Avec leur récent album à venir le 6 septembre prochain – 100% Sahara Guitar – les mages du rock sahélien, ces « Étoiles de l’Aïr » auront plus que validé l’engouement de leurs compositions auprès de maintes foules hors Niger par cette série de festivals.
Vieux Farka Touré: Mon père, philosophe éternel
Le virtuose chanteur et guitariste malien et ses musiciens de toute génération ont pris d’assaut le Club Soda le 6 juillet pour clore le FIJM dans une vague de liberté sans étiquette. Car pour le fils de l’immortel Ali Farka Touré, jazz rime avec abandon.
Naître à la musique
Bien avant 2006, année du trépas de son père légendaire qui combattait le cancer, Vieux Farka Touré s’est voué à la musique. Comme pour lui, il s’agissait d’un choix de vie dévalorisé par l’entourage qui le forçait à jouer et chanter dans l’ombre. Ainsi le veut la coutume dans le cercle des guerriers dont il fait partie.
Peu avant de partir vers là-haut, père et fils allient leur muse. Une force toujours vive qui ne faiblit pas chez Vieux Farka Touré. « Mon père est toujours le philosophe qui me guide », affirme-t-il, sans détour.
Musique anti-solitaire
Au fil de ses sept albums, l’artiste s’est toujours fait un devoir de se rapprocher d’autres souches musicales pour croiser le fer à des allégeances diverses. Et faire voyager le don blues qui l’habite, son legs paternel. Il envisage l’art et la création sous l’union de la collaboration.
Une formule naturelle et gagnante qui a vu la mise au monde de tant de chansons composant son répertoire comme sur l’album The Secret en 2011, avec la voix du Sud-Africain Dave Matthews et les accords de Derek Trucks et John Scofield. Sur la pièce éponyme résonnent encore les doigts d’Ali.

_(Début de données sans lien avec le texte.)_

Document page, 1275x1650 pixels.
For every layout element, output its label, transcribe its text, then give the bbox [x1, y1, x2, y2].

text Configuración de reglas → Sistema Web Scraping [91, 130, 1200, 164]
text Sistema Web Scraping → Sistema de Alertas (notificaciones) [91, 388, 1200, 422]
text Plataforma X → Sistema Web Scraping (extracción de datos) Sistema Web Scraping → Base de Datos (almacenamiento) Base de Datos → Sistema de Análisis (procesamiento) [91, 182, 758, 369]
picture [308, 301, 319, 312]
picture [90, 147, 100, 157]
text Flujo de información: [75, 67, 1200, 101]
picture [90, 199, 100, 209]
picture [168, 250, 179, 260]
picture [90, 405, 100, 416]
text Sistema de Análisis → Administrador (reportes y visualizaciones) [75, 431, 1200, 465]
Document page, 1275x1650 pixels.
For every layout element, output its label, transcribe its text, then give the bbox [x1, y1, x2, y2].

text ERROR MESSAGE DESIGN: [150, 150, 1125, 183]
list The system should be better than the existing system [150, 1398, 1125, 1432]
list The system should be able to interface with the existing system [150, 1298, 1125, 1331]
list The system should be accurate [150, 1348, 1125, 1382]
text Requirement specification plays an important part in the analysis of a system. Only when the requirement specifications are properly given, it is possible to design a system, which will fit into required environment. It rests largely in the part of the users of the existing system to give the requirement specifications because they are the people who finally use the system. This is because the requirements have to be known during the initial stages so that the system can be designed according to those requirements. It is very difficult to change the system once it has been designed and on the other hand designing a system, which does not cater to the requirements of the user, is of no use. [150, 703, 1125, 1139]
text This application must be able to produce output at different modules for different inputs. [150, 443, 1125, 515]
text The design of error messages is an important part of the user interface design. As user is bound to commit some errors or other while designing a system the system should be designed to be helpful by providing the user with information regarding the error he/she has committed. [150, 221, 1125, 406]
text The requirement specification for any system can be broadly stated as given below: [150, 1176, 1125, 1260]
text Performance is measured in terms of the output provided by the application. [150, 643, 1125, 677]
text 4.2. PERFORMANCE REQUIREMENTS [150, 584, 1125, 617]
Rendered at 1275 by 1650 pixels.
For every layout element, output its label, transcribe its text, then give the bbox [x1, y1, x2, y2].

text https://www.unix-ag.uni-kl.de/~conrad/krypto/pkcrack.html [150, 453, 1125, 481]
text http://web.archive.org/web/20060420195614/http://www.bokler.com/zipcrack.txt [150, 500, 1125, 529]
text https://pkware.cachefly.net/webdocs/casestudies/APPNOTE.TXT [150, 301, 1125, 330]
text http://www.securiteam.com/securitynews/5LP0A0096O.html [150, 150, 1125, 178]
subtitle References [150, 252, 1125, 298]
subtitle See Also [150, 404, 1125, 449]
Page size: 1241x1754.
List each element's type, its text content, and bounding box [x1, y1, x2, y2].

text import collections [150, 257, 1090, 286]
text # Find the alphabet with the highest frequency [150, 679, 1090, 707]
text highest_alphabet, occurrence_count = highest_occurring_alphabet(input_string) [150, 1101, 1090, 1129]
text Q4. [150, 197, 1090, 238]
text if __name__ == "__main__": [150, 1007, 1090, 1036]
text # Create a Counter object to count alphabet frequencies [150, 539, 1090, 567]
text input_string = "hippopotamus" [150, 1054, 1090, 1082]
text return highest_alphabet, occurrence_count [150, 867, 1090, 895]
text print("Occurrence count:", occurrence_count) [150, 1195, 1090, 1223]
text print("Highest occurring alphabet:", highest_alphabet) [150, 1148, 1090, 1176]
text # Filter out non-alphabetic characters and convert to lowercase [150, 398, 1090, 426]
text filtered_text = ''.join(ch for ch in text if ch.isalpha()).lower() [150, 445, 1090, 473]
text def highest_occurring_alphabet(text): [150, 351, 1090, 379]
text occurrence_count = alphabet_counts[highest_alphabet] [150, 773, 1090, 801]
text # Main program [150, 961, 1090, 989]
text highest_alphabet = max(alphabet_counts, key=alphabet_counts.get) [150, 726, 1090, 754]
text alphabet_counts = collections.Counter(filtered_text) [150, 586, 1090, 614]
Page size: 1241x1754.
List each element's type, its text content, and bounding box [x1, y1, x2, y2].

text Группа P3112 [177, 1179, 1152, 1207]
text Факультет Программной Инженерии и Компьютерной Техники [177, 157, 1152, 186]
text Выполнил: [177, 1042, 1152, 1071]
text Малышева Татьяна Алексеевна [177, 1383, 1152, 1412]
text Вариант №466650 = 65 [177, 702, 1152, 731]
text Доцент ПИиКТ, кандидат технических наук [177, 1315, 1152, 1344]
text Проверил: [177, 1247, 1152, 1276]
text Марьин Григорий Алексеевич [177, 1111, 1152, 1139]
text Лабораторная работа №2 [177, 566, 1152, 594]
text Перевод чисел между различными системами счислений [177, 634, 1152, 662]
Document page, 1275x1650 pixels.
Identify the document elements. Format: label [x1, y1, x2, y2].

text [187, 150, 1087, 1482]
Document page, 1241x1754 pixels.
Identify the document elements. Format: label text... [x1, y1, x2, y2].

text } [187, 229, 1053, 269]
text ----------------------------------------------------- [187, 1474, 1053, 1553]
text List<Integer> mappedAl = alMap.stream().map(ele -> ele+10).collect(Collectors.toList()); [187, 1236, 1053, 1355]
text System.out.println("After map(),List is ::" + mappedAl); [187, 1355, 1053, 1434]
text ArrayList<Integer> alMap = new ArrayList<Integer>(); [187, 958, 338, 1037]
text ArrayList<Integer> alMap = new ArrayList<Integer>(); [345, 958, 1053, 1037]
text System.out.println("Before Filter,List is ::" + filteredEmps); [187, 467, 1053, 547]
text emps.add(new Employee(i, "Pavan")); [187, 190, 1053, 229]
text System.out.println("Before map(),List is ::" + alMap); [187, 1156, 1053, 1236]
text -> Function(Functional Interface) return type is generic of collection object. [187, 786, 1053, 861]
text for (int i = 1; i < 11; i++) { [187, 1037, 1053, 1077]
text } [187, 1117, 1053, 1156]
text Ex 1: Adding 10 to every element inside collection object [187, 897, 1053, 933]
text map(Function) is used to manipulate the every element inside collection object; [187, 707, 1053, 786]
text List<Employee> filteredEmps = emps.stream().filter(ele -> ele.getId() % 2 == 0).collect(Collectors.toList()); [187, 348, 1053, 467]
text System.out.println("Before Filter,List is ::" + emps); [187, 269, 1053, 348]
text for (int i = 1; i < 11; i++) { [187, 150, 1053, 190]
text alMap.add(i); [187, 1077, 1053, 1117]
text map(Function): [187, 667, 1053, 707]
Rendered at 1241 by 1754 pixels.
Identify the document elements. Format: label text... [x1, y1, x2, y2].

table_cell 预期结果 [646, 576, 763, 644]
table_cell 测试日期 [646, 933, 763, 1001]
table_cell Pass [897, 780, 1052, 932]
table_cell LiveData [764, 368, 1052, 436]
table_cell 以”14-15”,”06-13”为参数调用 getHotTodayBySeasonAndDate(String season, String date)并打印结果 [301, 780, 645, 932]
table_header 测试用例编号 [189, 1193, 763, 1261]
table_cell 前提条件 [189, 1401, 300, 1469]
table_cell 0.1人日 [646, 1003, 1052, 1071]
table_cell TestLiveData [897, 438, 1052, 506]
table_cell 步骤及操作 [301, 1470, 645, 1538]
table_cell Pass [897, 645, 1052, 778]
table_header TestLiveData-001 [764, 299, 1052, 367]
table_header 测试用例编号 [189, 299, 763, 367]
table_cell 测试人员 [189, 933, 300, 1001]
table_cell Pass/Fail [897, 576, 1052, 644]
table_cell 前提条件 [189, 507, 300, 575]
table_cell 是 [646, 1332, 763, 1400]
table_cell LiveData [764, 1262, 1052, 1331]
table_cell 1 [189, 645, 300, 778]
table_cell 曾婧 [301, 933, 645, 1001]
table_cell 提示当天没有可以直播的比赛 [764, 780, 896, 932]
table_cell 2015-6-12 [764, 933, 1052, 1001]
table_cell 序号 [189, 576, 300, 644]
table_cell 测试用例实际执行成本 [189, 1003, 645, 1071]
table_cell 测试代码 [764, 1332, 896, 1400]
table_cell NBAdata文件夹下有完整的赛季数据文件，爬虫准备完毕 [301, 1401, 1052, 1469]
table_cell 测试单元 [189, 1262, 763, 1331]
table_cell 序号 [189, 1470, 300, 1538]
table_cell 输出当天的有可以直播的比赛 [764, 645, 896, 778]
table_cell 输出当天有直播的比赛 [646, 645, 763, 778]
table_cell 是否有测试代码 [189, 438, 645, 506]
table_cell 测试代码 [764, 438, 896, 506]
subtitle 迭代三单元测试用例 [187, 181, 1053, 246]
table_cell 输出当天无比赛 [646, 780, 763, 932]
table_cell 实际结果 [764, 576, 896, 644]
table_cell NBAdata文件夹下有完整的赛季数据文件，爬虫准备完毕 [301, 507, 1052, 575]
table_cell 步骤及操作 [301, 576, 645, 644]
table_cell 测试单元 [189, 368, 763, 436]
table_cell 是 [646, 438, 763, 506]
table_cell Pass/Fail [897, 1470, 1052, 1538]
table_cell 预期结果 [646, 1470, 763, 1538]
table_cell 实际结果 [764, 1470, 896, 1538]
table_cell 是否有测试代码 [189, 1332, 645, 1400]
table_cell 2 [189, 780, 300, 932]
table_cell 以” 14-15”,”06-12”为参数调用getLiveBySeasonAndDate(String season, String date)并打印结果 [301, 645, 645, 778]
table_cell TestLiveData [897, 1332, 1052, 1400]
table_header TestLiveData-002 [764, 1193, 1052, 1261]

Une démarche toujours renouvelée, plus récemment avec le trio texan Khruganbin et leur univers funk ayant embrassé l’album Ali paru en septembre 2022. Grâce à ses voyages, aux quatre coins du monde, Vieux se positionne pour la communion sacrée.
Ambassadeur du Mali culturel, l’artiste n’endosse aucune lutte politique. Et il en sera ainsi à jamais, le clame-t-il. « La seule politique qui m’intéresse est l’humanité », réaffirme celui qui vit entre la France et l’Afrique. Hier sur la scène du Club Soda, il a reçu des mains d’Alain Ménard, pilier du FIJM, le 19e Prix Antônio-Carlos-Jobim. Une reconnaissance de son apport remarquable à la musique du monde, influence notoire du jazz mondial.
Parmi les artistes du continent africain ayant aussi mérité cet honneur, le couple malien Amadou & Mariam (2023), le Sénégalais Youssou N’Dour (2011), la Béninoise Angélique Kidjo (2007) et son compatriote Salif Keita (2006).